What you have to do: Render the records as a Markdown table with the columns Row and Record line, leaving out blank lines. Start at the line containing "Page size: 1500x1125." and end after the line containing "subtitle Para resolver".

** START OF Input data **

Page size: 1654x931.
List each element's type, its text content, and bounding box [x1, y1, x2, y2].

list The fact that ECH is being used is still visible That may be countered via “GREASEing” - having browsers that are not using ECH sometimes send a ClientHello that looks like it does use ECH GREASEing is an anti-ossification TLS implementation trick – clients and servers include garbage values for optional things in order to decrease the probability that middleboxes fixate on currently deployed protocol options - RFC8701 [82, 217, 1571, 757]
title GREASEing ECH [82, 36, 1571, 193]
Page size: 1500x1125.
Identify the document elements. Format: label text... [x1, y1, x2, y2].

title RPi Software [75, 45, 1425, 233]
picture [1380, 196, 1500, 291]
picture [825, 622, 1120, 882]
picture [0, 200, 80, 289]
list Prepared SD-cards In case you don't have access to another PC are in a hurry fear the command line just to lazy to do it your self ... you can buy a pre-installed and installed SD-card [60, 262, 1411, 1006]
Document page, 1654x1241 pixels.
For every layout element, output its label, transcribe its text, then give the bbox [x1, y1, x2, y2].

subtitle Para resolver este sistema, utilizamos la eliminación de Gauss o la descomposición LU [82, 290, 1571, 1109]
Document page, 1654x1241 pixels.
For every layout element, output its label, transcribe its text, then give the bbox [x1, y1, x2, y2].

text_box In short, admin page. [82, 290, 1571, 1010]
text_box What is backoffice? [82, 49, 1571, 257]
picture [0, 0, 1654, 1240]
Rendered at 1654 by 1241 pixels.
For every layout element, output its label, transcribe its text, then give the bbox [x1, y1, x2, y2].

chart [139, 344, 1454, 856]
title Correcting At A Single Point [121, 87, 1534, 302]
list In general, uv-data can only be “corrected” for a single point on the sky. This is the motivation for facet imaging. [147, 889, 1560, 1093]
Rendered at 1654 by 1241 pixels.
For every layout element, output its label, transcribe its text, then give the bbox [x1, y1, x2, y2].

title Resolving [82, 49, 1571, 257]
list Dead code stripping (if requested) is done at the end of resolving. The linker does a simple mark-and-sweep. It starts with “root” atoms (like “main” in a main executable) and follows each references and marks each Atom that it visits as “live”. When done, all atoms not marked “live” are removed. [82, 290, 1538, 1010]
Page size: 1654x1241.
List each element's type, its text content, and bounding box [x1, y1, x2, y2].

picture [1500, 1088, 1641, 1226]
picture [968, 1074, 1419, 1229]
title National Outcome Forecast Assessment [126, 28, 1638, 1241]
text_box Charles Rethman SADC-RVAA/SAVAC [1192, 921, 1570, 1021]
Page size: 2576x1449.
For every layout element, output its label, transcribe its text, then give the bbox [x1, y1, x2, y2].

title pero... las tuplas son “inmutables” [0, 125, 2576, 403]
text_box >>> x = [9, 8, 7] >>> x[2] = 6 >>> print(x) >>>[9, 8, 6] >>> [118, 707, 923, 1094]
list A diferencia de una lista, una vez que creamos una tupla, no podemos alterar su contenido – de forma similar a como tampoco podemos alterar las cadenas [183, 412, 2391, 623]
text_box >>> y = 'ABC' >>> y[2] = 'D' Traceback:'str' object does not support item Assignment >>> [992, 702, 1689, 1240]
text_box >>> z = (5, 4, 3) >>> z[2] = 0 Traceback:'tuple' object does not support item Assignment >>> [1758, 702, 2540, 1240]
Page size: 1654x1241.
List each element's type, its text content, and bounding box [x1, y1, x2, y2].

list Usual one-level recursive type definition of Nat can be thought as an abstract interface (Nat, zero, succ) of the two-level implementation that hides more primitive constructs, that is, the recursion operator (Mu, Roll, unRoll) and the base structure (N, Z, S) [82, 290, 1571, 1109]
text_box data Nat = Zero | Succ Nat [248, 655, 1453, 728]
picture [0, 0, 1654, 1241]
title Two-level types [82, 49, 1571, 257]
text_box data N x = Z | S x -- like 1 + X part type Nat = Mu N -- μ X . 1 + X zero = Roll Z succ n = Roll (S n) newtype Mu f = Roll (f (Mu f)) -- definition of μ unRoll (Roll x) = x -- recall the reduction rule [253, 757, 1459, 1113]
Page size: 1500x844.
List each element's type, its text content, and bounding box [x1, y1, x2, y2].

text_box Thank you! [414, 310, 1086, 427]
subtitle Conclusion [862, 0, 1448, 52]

** END OF Input data **

Solution:
| Row | Record line |
|---|---|
| 1 | Page size: 1500x1125. |
| 2 | Identify the document elements. Format: label text... [x1, y1, x2, y2]. |
| 3 | title RPi Software [75, 45, 1425, 233] |
| 4 | picture [1380, 196, 1500, 291] |
| 5 | picture [825, 622, 1120, 882] |
| 6 | picture [0, 200, 80, 289] |
| 7 | list Prepared SD-cards In case you don't have access to another PC are in a hurry fear the command line just to lazy to do it your self ... you can buy a pre-installed and installed SD-card [60, 262, 1411, 1006] |
| 8 | Document page, 1654x1241 pixels. |
| 9 | For every layout element, output its label, transcribe its text, then give the bbox [x1, y1, x2, y2]. |
| 10 | subtitle Para resolver este sistema, utilizamos la eliminación de Gauss o la descomposición LU [82, 290, 1571, 1109] |